- Exercise instructions: Set down every line below, word for word.

━━━━━ Materials provided

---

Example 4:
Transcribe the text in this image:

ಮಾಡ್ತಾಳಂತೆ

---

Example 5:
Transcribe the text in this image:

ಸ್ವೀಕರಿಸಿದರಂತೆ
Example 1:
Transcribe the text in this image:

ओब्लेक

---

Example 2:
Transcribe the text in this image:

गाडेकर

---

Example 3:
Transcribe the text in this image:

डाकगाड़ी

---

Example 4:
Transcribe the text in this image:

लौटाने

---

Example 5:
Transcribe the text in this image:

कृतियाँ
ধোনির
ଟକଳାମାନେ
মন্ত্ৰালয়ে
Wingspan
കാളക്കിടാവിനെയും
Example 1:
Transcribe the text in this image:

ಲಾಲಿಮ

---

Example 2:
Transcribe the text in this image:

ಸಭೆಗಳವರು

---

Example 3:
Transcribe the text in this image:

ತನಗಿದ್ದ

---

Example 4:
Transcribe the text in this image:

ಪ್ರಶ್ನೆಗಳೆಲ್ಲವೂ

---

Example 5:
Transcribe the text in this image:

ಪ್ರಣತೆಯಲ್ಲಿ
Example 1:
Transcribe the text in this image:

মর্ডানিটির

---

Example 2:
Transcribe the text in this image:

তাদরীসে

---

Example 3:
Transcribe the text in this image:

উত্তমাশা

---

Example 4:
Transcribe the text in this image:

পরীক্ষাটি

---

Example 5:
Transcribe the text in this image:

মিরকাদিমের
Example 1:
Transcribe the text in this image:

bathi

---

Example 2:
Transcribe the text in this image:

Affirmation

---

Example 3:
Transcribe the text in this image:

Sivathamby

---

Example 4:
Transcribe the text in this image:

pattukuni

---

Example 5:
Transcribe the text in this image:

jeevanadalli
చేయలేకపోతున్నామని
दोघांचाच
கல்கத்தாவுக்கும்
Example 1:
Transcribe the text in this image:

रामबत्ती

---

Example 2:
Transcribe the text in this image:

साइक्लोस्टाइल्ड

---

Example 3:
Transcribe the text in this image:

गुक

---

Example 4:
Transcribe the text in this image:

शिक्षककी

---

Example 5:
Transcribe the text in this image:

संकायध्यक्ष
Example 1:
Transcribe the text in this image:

━━━━━━━━━━

- Result for this task:
---

Example 4:
Transcribe the text in this image:

ಮಾಡ್ತಾಳಂತೆ

---

Example 5:
Transcribe the text in this image:

ಸ್ವೀಕರಿಸಿದರಂತೆ
Example 1:
Transcribe the text in this image:

ओब्लेक

---

Example 2:
Transcribe the text in this image:

गाडेकर

---

Example 3:
Transcribe the text in this image:

डाकगाड़ी

---

Example 4:
Transcribe the text in this image:

लौटाने

---

Example 5:
Transcribe the text in this image:

कृतियाँ
ধোনির
ଟକଳାମାନେ
মন্ত্ৰালয়ে
Wingspan
കാളക്കിടാവിനെയും
Example 1:
Transcribe the text in this image:

ಲಾಲಿಮ

---

Example 2:
Transcribe the text in this image:

ಸಭೆಗಳವರು

---

Example 3:
Transcribe the text in this image:

ತನಗಿದ್ದ

---

Example 4:
Transcribe the text in this image:

ಪ್ರಶ್ನೆಗಳೆಲ್ಲವೂ

---

Example 5:
Transcribe the text in this image:

ಪ್ರಣತೆಯಲ್ಲಿ
Example 1:
Transcribe the text in this image:

মর্ডানিটির

---

Example 2:
Transcribe the text in this image:

তাদরীসে

---

Example 3:
Transcribe the text in this image:

উত্তমাশা

---

Example 4:
Transcribe the text in this image:

পরীক্ষাটি

---

Example 5:
Transcribe the text in this image:

মিরকাদিমের
Example 1:
Transcribe the text in this image:

bathi

---

Example 2:
Transcribe the text in this image:

Affirmation

---

Example 3:
Transcribe the text in this image:

Sivathamby

---

Example 4:
Transcribe the text in this image:

pattukuni

---

Example 5:
Transcribe the text in this image:

jeevanadalli
చేయలేకపోతున్నామని
दोघांचाच
கல்கத்தாவுக்கும்
Example 1:
Transcribe the text in this image:

रामबत्ती

---

Example 2:
Transcribe the text in this image:

साइक्लोस्टाइल्ड

---

Example 3:
Transcribe the text in this image:

गुक

---

Example 4:
Transcribe the text in this image:

शिक्षककी

---

Example 5:
Transcribe the text in this image:

संकायध्यक्ष
Example 1:
Transcribe the text in this image:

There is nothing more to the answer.